Torchon Lace Capelet II

  It is now one of my favorite peices to wear.  Pictures from the class http://www.flickr.com/photos/24365805@N06/sets/72157622005984087/

And from the painting of the Capelet http://www.flickr.com/photos/24365805@N06/sets/72157625143163254/

Gardens of Giverny - before

I have tried out several different fibres and patterns in the last couple of years, with varying rates of success.  Each time I try something new I learn.  Cotton is much harder to set than other fibres (it really helps to use the right mordant! 

Gardens of Giverny - after

Cotton requires washing soda, not vinegar to set!).  We are now into Monet’s softer period! 

This summer I painted a lace scarf with Angora and a large cashmere shawl with a silk edging.  And I am working on a mohair/silk twinset!  Every time we try something new we learn and that carries over onto our next projects!http://www.flickr.com/photos/24365805@N06/sets/72157624629074792/


Happy knitting


Another source of information on Painting with Dyes is in the Twist Collective Fall 2009 – I am not the only crazy one out there!

3 Responses to Handpainting Lace with Dyes!

  1. Lynette: Congratulations! This is wonderful news! You must be over the moon! And it is OBVIOUS why you will be published! Your work is fantastic! I love your blog too.

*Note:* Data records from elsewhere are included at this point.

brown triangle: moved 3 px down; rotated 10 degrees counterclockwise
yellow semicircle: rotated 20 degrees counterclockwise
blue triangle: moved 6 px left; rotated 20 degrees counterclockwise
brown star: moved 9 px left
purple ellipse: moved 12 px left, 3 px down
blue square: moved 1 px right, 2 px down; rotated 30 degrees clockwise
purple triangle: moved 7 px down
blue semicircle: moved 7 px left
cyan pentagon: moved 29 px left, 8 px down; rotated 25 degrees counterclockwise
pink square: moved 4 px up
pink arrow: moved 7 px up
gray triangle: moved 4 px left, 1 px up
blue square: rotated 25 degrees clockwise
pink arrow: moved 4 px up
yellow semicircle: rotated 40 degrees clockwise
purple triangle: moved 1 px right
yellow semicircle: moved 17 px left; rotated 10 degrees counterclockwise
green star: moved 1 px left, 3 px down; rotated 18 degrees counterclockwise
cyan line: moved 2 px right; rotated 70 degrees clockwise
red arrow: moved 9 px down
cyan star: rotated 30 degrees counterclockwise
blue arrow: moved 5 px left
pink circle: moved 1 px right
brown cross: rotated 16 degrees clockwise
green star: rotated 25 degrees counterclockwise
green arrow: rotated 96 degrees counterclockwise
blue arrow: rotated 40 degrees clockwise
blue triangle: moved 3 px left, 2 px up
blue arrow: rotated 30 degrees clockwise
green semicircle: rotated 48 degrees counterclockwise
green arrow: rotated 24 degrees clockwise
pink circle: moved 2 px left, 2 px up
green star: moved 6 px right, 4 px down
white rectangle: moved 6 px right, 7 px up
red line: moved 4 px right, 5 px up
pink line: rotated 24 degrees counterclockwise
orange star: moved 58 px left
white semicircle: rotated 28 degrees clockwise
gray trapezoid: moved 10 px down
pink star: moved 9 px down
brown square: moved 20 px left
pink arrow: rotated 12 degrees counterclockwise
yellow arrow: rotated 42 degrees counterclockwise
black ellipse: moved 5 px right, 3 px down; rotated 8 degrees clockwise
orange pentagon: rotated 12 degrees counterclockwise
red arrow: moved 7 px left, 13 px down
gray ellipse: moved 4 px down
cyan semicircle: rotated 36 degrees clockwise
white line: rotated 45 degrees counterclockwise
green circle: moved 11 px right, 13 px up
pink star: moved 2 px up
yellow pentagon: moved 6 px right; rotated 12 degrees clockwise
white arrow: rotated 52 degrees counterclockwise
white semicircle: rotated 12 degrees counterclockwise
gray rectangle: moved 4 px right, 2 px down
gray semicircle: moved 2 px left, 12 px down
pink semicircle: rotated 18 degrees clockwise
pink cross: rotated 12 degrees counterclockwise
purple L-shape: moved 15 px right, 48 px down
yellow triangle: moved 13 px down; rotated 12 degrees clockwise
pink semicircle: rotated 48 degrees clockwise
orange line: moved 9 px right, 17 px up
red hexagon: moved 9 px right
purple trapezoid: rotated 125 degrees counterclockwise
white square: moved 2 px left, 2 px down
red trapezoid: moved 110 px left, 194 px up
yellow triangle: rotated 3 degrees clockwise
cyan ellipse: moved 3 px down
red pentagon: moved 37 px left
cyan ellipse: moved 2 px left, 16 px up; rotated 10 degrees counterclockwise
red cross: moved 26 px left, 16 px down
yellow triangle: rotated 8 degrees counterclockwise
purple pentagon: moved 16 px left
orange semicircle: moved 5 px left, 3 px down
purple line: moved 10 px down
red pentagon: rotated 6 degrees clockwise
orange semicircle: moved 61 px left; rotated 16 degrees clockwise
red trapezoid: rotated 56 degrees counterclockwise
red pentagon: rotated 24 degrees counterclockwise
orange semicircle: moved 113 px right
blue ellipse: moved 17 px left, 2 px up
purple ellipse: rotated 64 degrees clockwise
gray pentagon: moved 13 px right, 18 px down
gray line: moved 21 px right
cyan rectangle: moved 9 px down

  2. What you are doing is absolutely stunning! I cannot believe that there is so little activity here. I immediately ordered the book about dying lace. My knitting technique is Swing knitting (Nadita on Ravelry) and dying after knitting will add natural enrichment to it.
    Maureen O’ Connor says you will be published? Has that happened? Can I get a copy?

    • Good Morning Brigitte,
      Maureen is right. I have been published. First In Vogue Early Fall 2011 and in a few Vogue Knitting Books since then. I have patterns in the next two Vogue Knitting Book, Fall (30th Anniversary and Holiday 2012). There are no books or anything like that.
      I am thrilled that you are interested in trying out the technique. I really enjoy the way that it enhances my knitting!

      Thanks for all of the positive feedback!